§ **Task to complete**: Please read the post on austerity below: what contraction in the British economy does it say is expected for the second quarter of 2012?

§ **Passage given**:
Still no alternative to austerity

24 Aug

An interesting post on austerity over at the Economist’s Free Exchange blog. It makes the point that British business – generally in favour of austerity measures when they were first introduced back in 2010 – is now beginning to change its mind. It’s not difficult to work out why: Britain is facing a third quarterly decline in GDP, with a 0.5% contraction in the British economy expected for the second quarter of 2012. For the UK this is particularly galling given the fiscal boost of the Olympics and the expectation that this would mean a heady summer for at least some British businesses. Perhaps it is true that as many people left the UK as entered it for the Games, making the net effect close to zero.

The Economist’s post suggests that the tide is perhaps turning in the UK, with austerity giving way to a new consensus around pro-growth measures. It notes that Cameron’s government is considering an “economic regeneration bill” for the Autumn and that Boris Johnson – with an eye perhaps on the Tory leadership – is talking up the need for big government infrastructure projects (based around London, of course).

The difficulties faced by the UK economy should give food for thought to those arguing that the route to economic growth lies via an exit from the Eurozone. One might have expected the UK to boost competitiveness through cheapening its currency but – on the contrary – the British pound has become something of a safe haven for those with lots of cash. Life outside the Eurozone may mean currency flexibility and low borrowing costs but that isn’t helping the British economy. The debt burden for individuals and businesses, incurred in the heady pre-2008 years, is still depressing growth and holding back new investment plans.

The idea that the tide is turning at the level of elite opinion is difficult to substantiate. There were always voices calling for moderate fiscal stimulus alongside cuts in government spending. Back in 2010 the debate between the Tories and Labour was not about whether the government should drastically reduce spending – both agreed that it should – but it was all about timing. Shock treatment versus gradual reductions eased along via some discretionary spending. Austerity was the backdrop with the debate focused on how, not if. Little, it seems, has changed.

As noted on The Current Moment last week, the debate in the US presidential campaign is also about how the government’s deficit can be reduced, with both camps fighting over who is more credible in their deficit-cutting plans. In France, a government was elected with an ostensibly pro-growth agenda. In his campaign speeches, Hollande regularly fulminated against austerity politics, claiming he represented an alternative. And yet – bar the few measures introduced that are intended to put a little more money in people’s pockets – the real challenge for the Hollande government is the 2013 budget and finding the money to meet its balanced budget obligations. Much to the chagrin of the left of the Socialist Party, Hollande has signed off on the EU’s fiscal compact with little regard for the growth measures he had promised. Budget cuts will be financed in part via higher taxes but also via spending cuts. The Greek premier, Antonis Samara, is about to undertake a desperate trip to Paris and Berlin where he will ask for a bit more leeway in his efforts at balancing the Greek deficit. Merkel and Hollande are shifting all responsibility for the decision on whether to grant Greece an extension to the Troika, as if the issue was a technical one to be decided by accountants from the European Commission. From the US through to Europe, there is little evidence that the tide is turning.

§ **Information provided**:
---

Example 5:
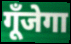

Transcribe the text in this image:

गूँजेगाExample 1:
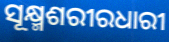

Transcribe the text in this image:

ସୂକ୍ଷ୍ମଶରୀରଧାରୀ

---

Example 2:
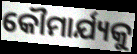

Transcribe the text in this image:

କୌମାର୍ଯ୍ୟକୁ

* * *

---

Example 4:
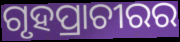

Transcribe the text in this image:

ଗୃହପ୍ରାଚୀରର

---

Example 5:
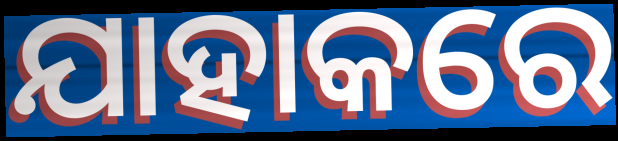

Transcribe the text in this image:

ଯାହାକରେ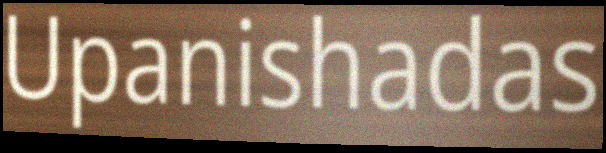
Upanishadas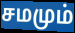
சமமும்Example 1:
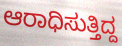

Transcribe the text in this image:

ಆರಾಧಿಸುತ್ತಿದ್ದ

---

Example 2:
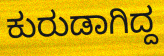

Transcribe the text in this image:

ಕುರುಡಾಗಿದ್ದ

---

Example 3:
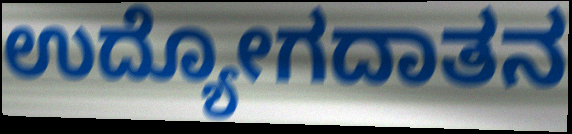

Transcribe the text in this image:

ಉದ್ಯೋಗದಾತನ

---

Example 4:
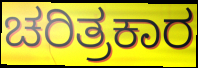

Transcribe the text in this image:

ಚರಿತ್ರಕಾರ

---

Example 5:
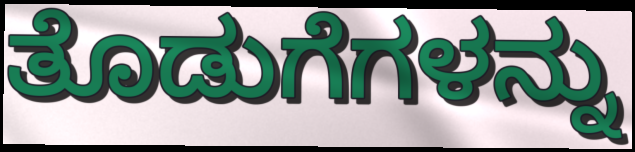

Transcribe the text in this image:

§ **Reply**: A 0.5% contraction.